Source data:
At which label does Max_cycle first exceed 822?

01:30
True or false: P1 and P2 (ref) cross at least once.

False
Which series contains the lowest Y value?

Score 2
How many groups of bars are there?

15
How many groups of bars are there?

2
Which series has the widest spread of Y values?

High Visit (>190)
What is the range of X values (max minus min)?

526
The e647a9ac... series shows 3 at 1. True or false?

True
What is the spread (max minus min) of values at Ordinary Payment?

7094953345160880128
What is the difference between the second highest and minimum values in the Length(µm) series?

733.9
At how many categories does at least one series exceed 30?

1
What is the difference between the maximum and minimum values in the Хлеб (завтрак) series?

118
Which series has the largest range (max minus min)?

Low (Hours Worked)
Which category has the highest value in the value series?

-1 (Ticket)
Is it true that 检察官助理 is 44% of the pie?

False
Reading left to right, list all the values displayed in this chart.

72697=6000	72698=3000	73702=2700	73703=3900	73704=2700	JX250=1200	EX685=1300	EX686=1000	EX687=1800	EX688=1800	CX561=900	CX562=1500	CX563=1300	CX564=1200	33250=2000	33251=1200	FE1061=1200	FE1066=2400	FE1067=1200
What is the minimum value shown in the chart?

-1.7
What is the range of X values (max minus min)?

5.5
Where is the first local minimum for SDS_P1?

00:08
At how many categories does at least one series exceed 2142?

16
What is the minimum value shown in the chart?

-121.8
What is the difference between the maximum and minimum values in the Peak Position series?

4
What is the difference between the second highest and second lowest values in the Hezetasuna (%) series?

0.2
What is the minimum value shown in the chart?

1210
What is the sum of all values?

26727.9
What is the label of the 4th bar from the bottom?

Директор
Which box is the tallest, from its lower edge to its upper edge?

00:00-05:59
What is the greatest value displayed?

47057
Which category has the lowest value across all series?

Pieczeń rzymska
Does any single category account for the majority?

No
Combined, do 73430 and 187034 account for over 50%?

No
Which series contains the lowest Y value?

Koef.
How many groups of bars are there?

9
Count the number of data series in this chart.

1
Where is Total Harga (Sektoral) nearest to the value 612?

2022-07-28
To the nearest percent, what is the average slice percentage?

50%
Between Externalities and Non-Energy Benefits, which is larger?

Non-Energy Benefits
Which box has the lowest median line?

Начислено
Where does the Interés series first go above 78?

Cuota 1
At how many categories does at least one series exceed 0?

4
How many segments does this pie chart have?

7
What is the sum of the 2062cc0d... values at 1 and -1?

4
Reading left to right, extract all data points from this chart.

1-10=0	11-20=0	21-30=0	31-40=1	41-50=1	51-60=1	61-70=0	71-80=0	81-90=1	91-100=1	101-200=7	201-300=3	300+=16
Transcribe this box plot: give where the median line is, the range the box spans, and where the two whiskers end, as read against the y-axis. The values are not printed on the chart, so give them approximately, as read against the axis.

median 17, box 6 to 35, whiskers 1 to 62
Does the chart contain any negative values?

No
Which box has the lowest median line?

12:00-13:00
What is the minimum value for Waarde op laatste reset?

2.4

[Exercise details] Locate each line above that contains the word "median", and copy every such line.

[Response to the exercise]
Which box has the lowest median line?
Transcribe this box plot: give where the median line is, the range the box spans, and where the two whiskers end, as read against the y-axis. The values are not printed on the chart, so give them approximately, as read against the axis.
median 17, box 6 to 35, whiskers 1 to 62
Which box has the lowest median line?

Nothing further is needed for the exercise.